PH 210  -  Aesthetics  -  3 Credits
TU/TH    11:10 - 12:30    R. Lilly

PH 215  -  Buddhist Philosophy  -  3 Credits
M/W  2:30 - 3:50     J. Smith

PH 230 - 001  History of Analytic   3 Credits
W/F   10:10 - 11:30 AM       M. Ostrow
**See Course Descrpition Below**

PH 230 -002   Philosophy of Science  - 3 Credits
T/TH  3:40 - 5:00     B. Doyle
**See Course Description Below**

PH 330-001    Hobbes -   4 Credits
M/W    2:30 - 4:20 PM     B. Doyle
**See Course Description Below**

PH 341   Philosophy of Literature -  4 Credits
TU/TH    2:10 - 3:30 PM     R. Lilly

PH 375    Senior Seminar  -  4 Credits
TU/TH   9:10 - 11:00 AM     W. Lewis

PR 324   Philosophy of Religion  -  4 Credits
TU/TH 3:40 - 5:30     J. Smith


PH 230 - 001  History of Analytic:

What is the philosophy of language? This term can be applied to a number of different areas of inquiry, but in this course it will be understood as more or less synonymous with analytic philosophy. In particular, our focus here will be on the key figures of early analytic philosophy—Frege, Russell, Wittgenstein, Carnap, and Quine—for all of whom the concern with language figures quite centrally.
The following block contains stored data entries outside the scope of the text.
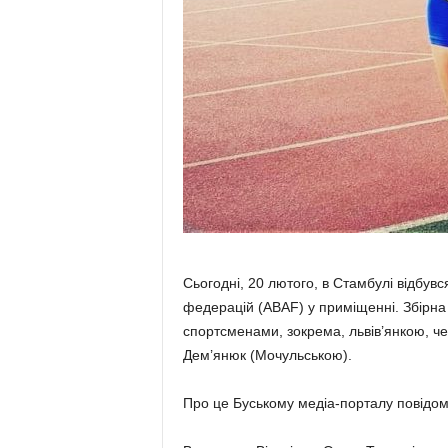
Сьогодні, 20 лютого, в Стамбулі відбув
федерацій (ABAF) у приміщенні. Збірна
спортсменами, зокрема, львів’янкою, ч
Дем’янюк (Мочульською).
Про це Буському медіа-порталу повідо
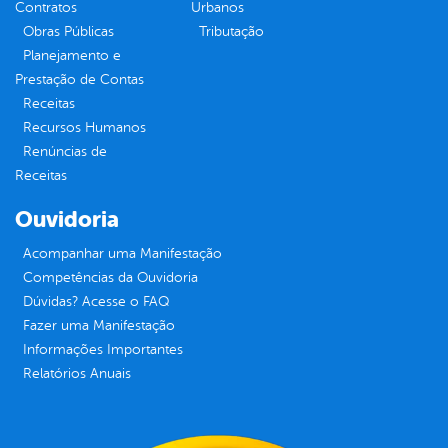
Contratos
Urbanos
Obras Públicas
Tributação
Planejamento e
Prestação de Contas
Receitas
Recursos Humanos
Renúncias de
Receitas
Ouvidoria
Acompanhar uma Manifestação
Competências da Ouvidoria
Dúvidas? Acesse o FAQ
Fazer uma Manifestação
Informações Importantes
Relatórios Anuais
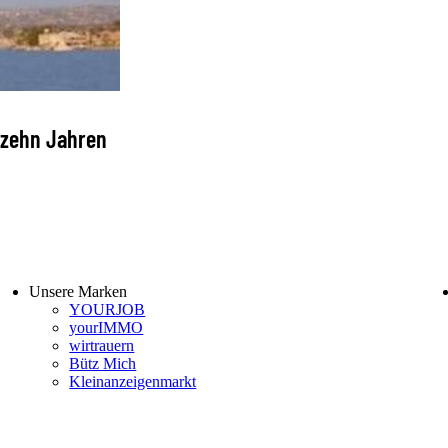
 zehn Jahren
Unsere Marken
YOURJOB
yourIMMO
wirtrauern
Bütz Mich
Kleinanzeigenmarkt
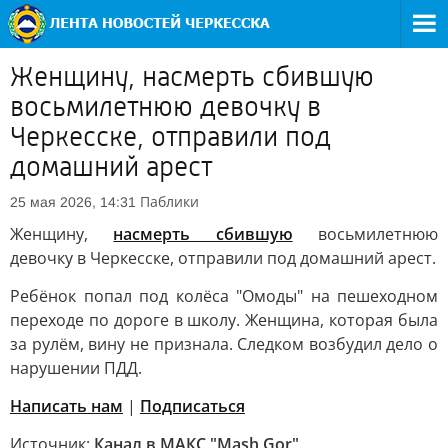
Женщину, насмерть сбившую
восьмилетнюю девочку в
Черкесске, отправили под
домашний арест
Паблики
25 мая 2026, 14:31
Женщину,
насмерть сбившую
восьмилетнюю
девочку в Черкесске, отправили под домашний арест.
Ребёнок попал под колёса "Омоды" на пешеходном
переходе по дороге в школу. Женщина, которая была
за рулём, вину не признала. Следком возбудил дело о
нарушении ПДД.
Написать нам
|
Подписаться
Источник:
Канал в МАКС "Mash Gor"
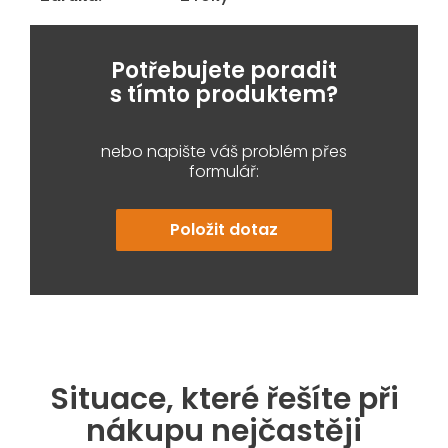
Potřebujete poradit
s tímto produktem?
nebo napište váš problém přes
formulář:
Položit dotaz
Situace, které řešíte při
nákupu nejčastěji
Still, these thinkers do not treat the notion of language as an isolated topic, but rather one that is bound up with a larger inquiry into logic, mathematics, ontology, and the nature of rationality itself. Our study of philosophy of language is thus really a study of a set of related attempts—quite arguably the greatest of the 20th century at least—at grappling with the deepest questions of metaphysics

PH 230-002  Philosophy of Science

This course offers an introduction to a variety of ways in which philosophers reflect on the activity of scientific inquiry and its results.  No specialized familiarity with philosophy or the sciences is required.  Several episodes from the history of science will be examined to provide us with some vivid examples.  We will ask general questions about science (e.g., Does the fact that the content of science changes over time undermine its claim to be real knowledge?) as well as some questions about particular sciences (e.g., How is biology different from physics?).  Readings will cover the major themes and thinkers in twentieth-century philosophy of science (logical positivism, Popper, Kuhn and others).  

PH 330-001   Hobbes:

Our main goal in this course is to read Hobbes’ Leviathan (1651) with great care from beginning to end.  This is arguably the greatest work of philosophy ever written in English.  Careful attention will be given to the historical context (the English Civil War) and to what Hobbes himself was trying to say and do by publishing this book when he did.  Supplementary readings from other works by Hobbes will help us understand how Leviathan fits into Hobbes’ plan for a comprehensive system of knowledge—including the science of bodies in general, the science of human beings in particular and the science of political associations.  We shall also consider a variety of more recent interpretations to understand how Hobbes is used in contemporary debates.